El problema es que olvidamos los testimonios de lo que Dios hizo en nuestra vida. Salmos 78:9-11 dice “Los hijos de Efraín, arqueros armados, volvieron las espaldas en el día de la batalla. No guardaron el pacto de Dios, ni quisieron andar en su ley; sino que se olvidaron de sus obras, y de sus maravillas que les había mostrado”

Cuando leemos el libro de Reyes nos damos cuenta de que las personas caían en el momento donde se olvidaban de lo que Dios había hecho. Esos reyes que gobernaban una tierra que Dios les había dado milagrosamente poderosa, cuando se apartaban de los testimonios de Dios y le daban la espalda, fracasaban.

Cuando nos olvidamos de lo que el Señor ha hecho en nuestras vidas, esto da cabida al primer paso que nos lleva a la desobediencia, nos desenfocamos de lo que Dios nos habló y de lo que Él ha hecho.

La palabra de Dios dice que “al que mucho se ha perdonado mucho le ama”. Ese es mi lema de vida; mucho el Señor me ha perdonado, me ha sacado de mucha destrucción y por eso mucho le amo.

Salmos 66:5-7 dice: “Venid, y ved las obras de Dios, Temible en hechos sobre los hijos de los hombres. Volvió el mar en seco; por el río pasaron a pie; allí en él nos alegramos. El señorea con su poder para siempre; sus ojos atalayan sobre las naciones; Los rebeldes no serán enaltecidos.”

Cuando pensamos en los testimonios de Dios y recordamos lo que Él ha hecho, El Señor continuará trabajando en nuestra vida, la cual empieza a ser motivada, guiada a una obediencia a Su palabra.

Quisiera compartirles un consejo práctico; tratemos de contar nuestro testimonio en tres minutos explicándolo 3 partes:

Primero: Lo que éramos; quienes éramos antes de Cristo.
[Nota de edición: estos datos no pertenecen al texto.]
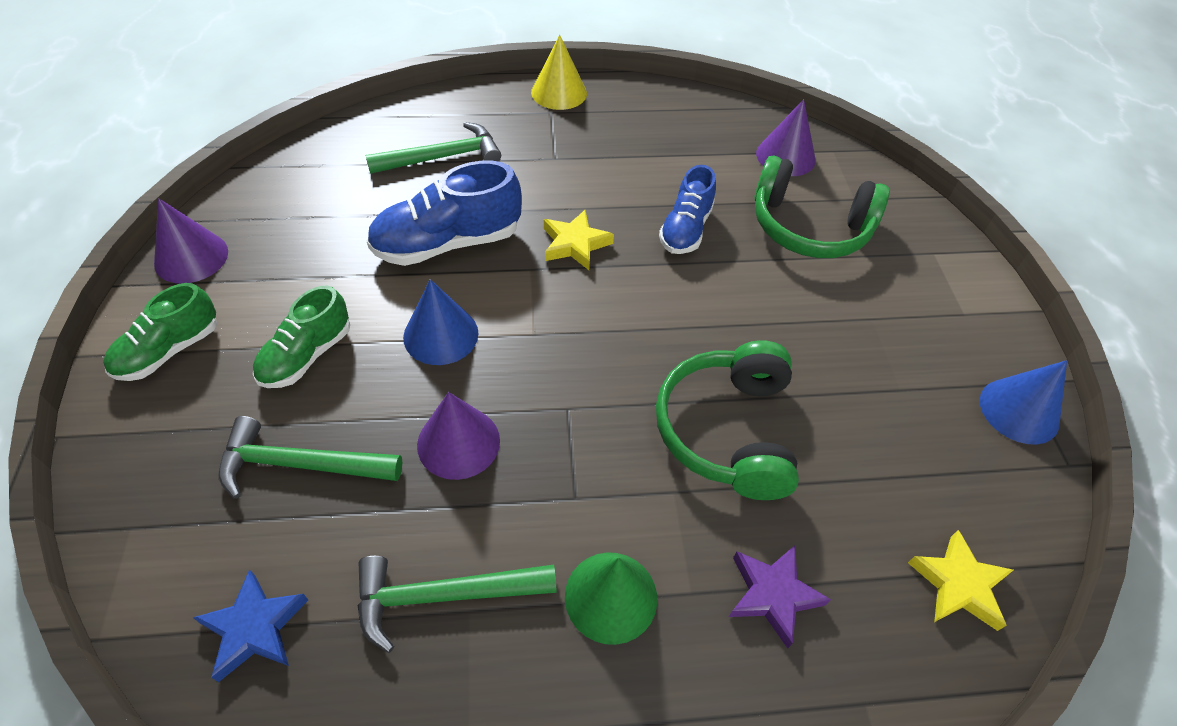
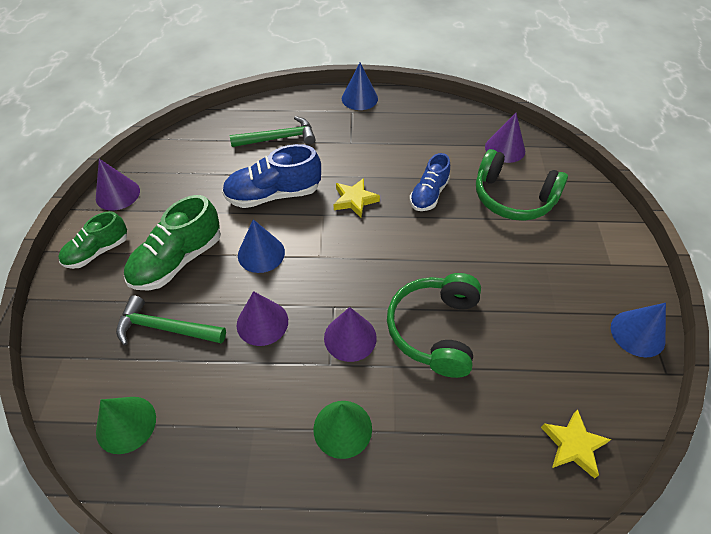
camera: 10 degrees right, 0 degrees up
blue star [193,569,308,682] -> green cone [96,397,156,454]
green shoe [253,286,350,388] -> green shoe [124,195,221,291], size x1.53
green hammer [357,556,557,653] -> none
yellow cone [531,35,587,110] -> blue cone [342,63,378,110]
purple star [729,545,831,649] -> none
none -> purple cone [324,307,377,362]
Segundo: Lo que sucedió cuando Cristo vino a nuestro encuentro, qué cambió, que sucedió cómo fue ese encuentro poderoso en Cristo Jesús.

Tercero: Lo que somos hoy en Él; porque somos ahora otra persona.
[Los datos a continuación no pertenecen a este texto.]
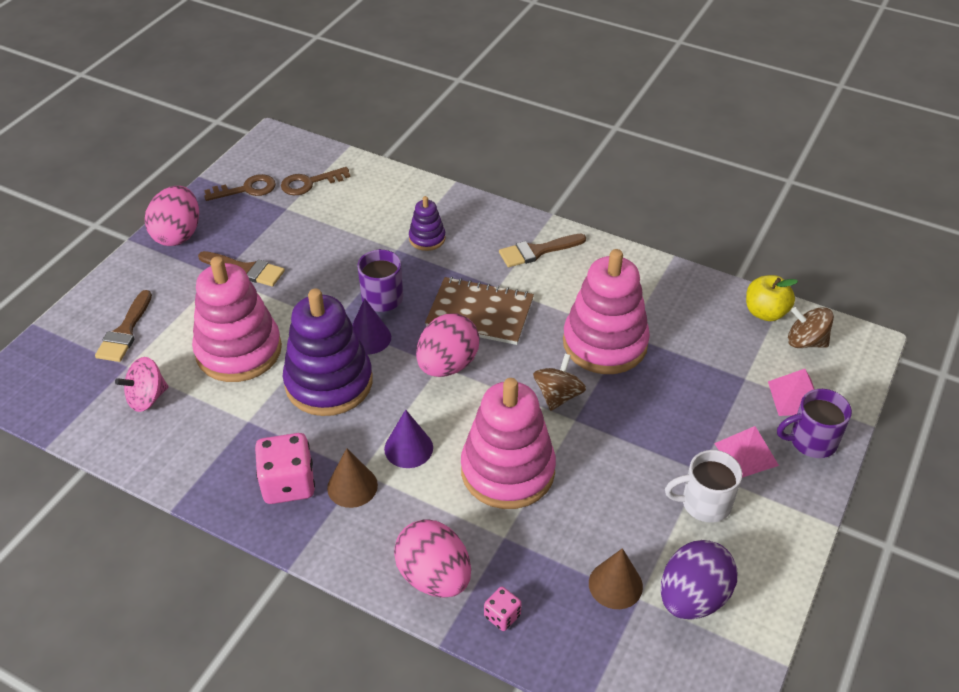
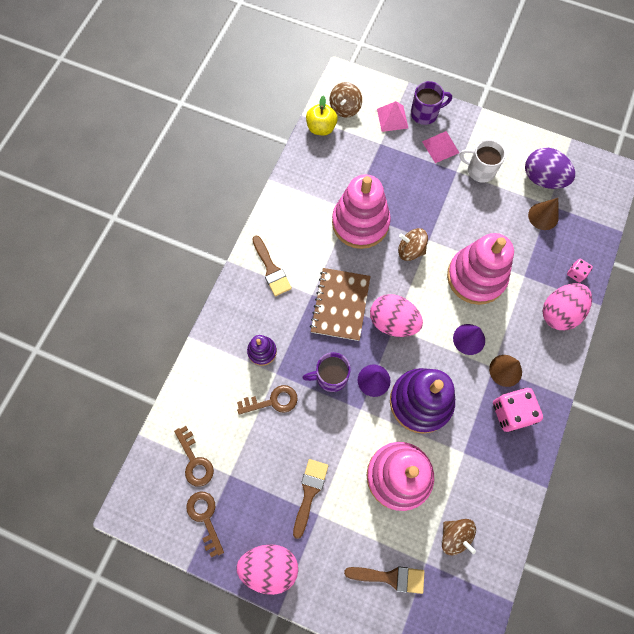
camera: 95 degrees left, 25 degrees up
pink spinning top [115,357,168,412] -> brown spinning top [442,519,476,555]
white mug [665,450,742,523] -> white mug turned 120 degrees clockwise [459,140,506,183]
purple mug [777,389,852,458] -> purple mug turned 90 degrees counterclockwise [411,81,452,125]
none -> brown key [237,385,298,414]

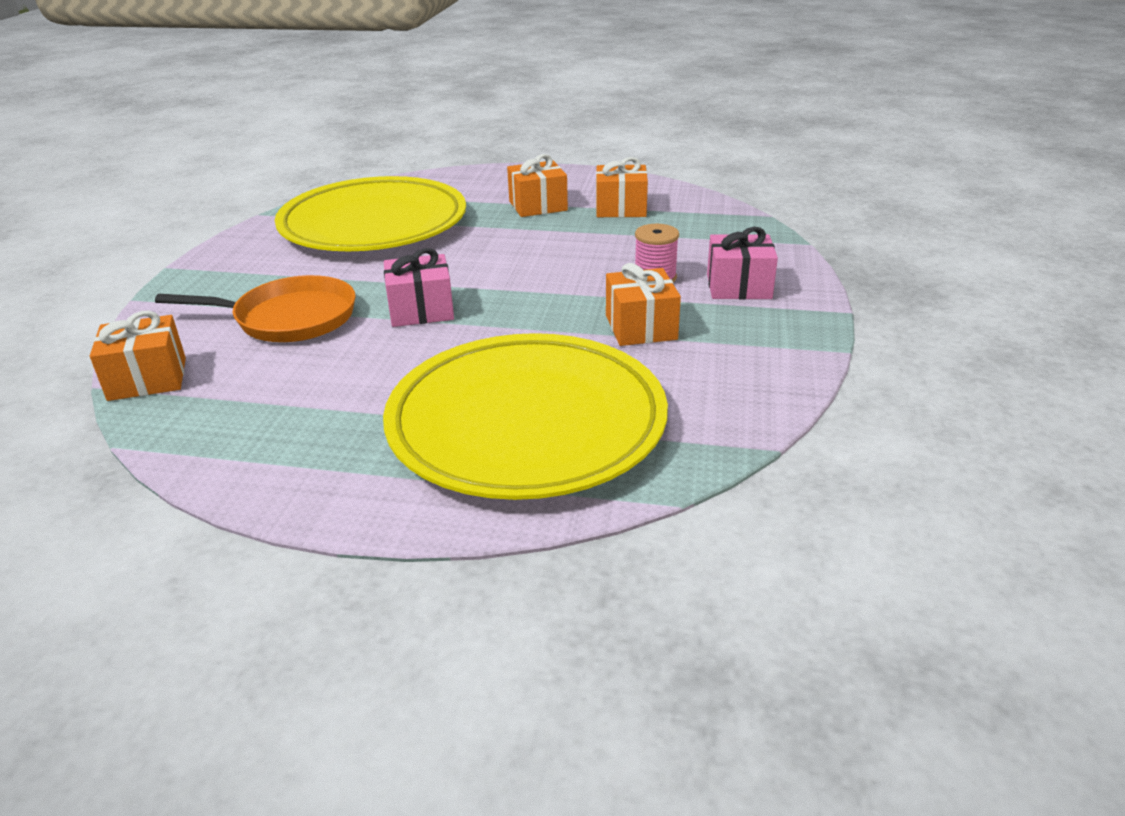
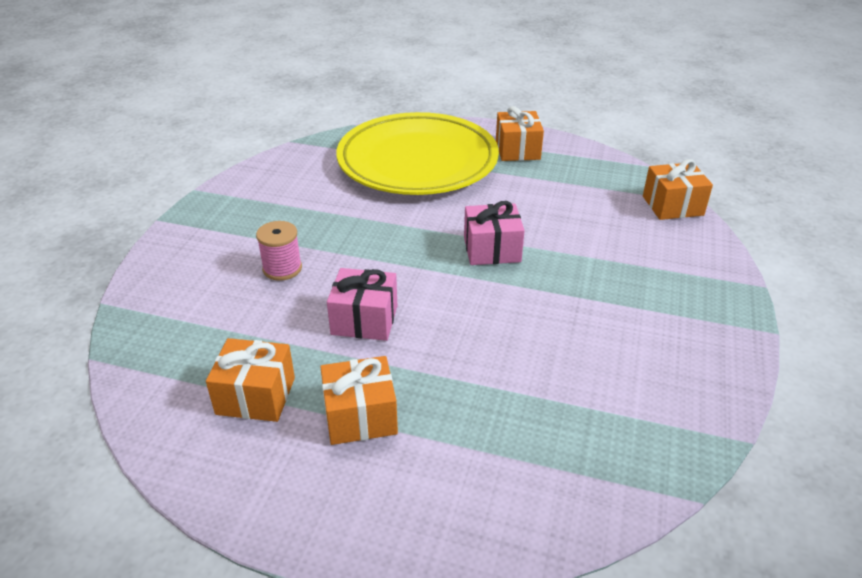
camera: 175 degrees left, 5 degrees up
orange pan [155,275,356,342] -> none
yellow plate [275,176,466,251] -> none
orange gift [606,263,681,346] -> orange gift moved to [496,106,544,161]
pink gift [707,227,778,299] -> pink gift moved to [327,268,397,341]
Así las personas van a empezar a ver el poder de Dios siendo evidenciado en nuestras vidas a través de quienes hoy somos en Él; y van a poder ver como fuimos quizás personas con vicios, o llenas de orgullo, arrogantes, sin dominio propio, perezosas, entre otros, pero ahora nos movemos en gozo, somos hacedores de paz, personas llenas de amor, esforzadas y valientes… y verán que esto “no es normal” ni producto del esfuerzo humano.

Solo Cristo puede cambiar la vida de alguien y transformarla para siempre. La gente puede hacer esfuerzos por hacer las cosas de manera diferente, pero como esfuerzo humano se viene abajo pronto. Nuestro testimonio es válido en la medida en que lo repitamos en acciones de integridad. Una y otra vez si empezamos a repetir acciones que honren al Señor, nuestro testimonio empezará a llenarse de poder.
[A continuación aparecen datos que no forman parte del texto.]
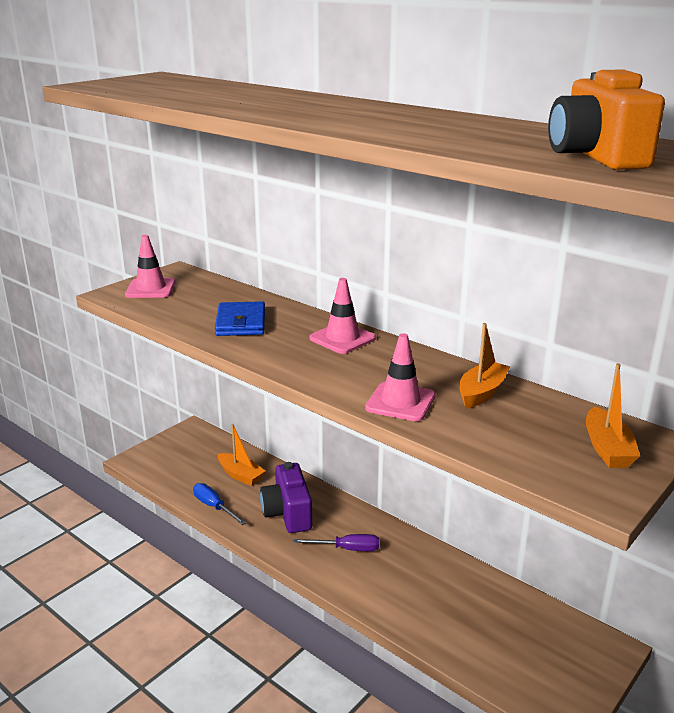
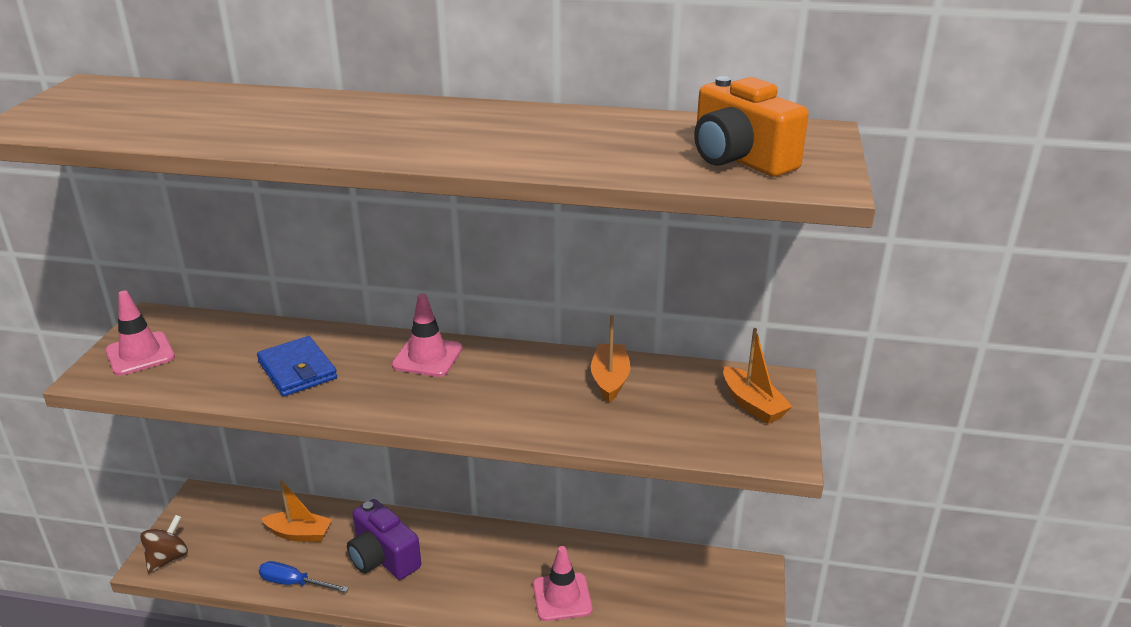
camera: 30 degrees left, 5 degrees up
purple screwdriver [293,534,379,551] -> none
pink traffic cone [365,333,436,421] -> pink traffic cone moved to [533,546,592,621]
none -> brown spinning top [140,515,188,573]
Cuando un testimonio va cargado de poder pueden pasar generaciones de generaciones que tarde o temprano impactarán a otros. Necesitamos estar llenos de Cristo en nuestro corazón para poder comunicar lo que Dios hace, hizo y seguirá haciendo. Pongamos nuestra mirada el Señor y recordemos cómo fue ese momento en el que nos rescató, cómo fue ese encuentro, hacia dónde iba dirigida nuestra vida y hacia dónde va dirigida hoy.